-- MATERIAL FOR THIS TASK follows --

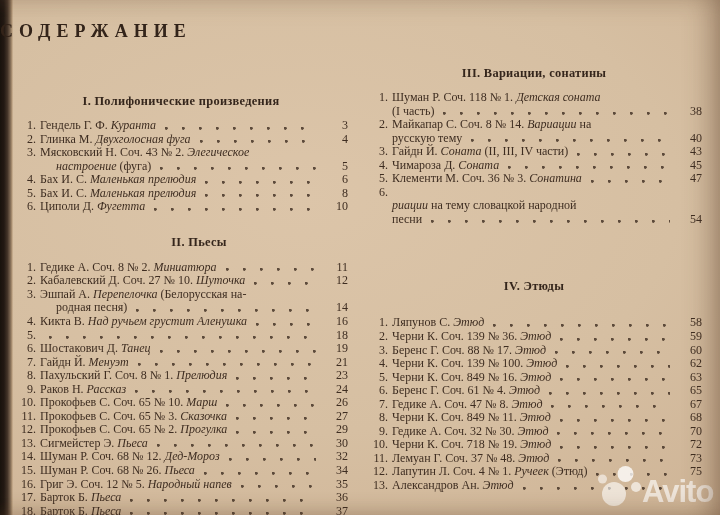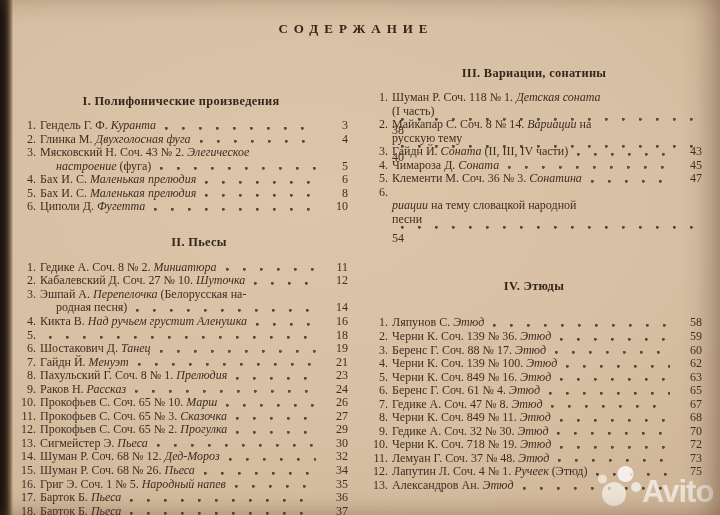--- a/index.html
+++ b/index.html
@@ -22,7 +22,7 @@
   }
   .title{
     position:absolute;top:21px;left:0;width:100%;box-sizing:border-box;padding-right:22px;
-    text-align:center;font-weight:bold;font-size:13px;letter-spacing:6px;color:#33241a;padding-left:14px;
+    text-align:left;font-weight:bold;font-size:18px;letter-spacing:6px;color:#33241a;
   }
   .col{position:absolute;top:60px;font-size:12px;}
   #col-left{left:14px;width:334px;margin-top:28px;}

-- MATERIAL FOR THIS TASK concluded --

TASK OBJECTIVE -> Each line of the data should be printed again exactly. Please leave pictures out.

TASK OUTPUT ->
--- a/index.html
+++ b/index.html
@@ -22,7 +22,7 @@
   }
   .title{
     position:absolute;top:21px;left:0;width:100%;box-sizing:border-box;padding-right:22px;
-    text-align:center;font-weight:bold;font-size:13px;letter-spacing:6px;color:#33241a;padding-left:14px;
+    text-align:left;font-weight:bold;font-size:18px;letter-spacing:6px;color:#33241a;
   }
   .col{position:absolute;top:60px;font-size:12px;}
   #col-left{left:14px;width:334px;margin-top:28px;}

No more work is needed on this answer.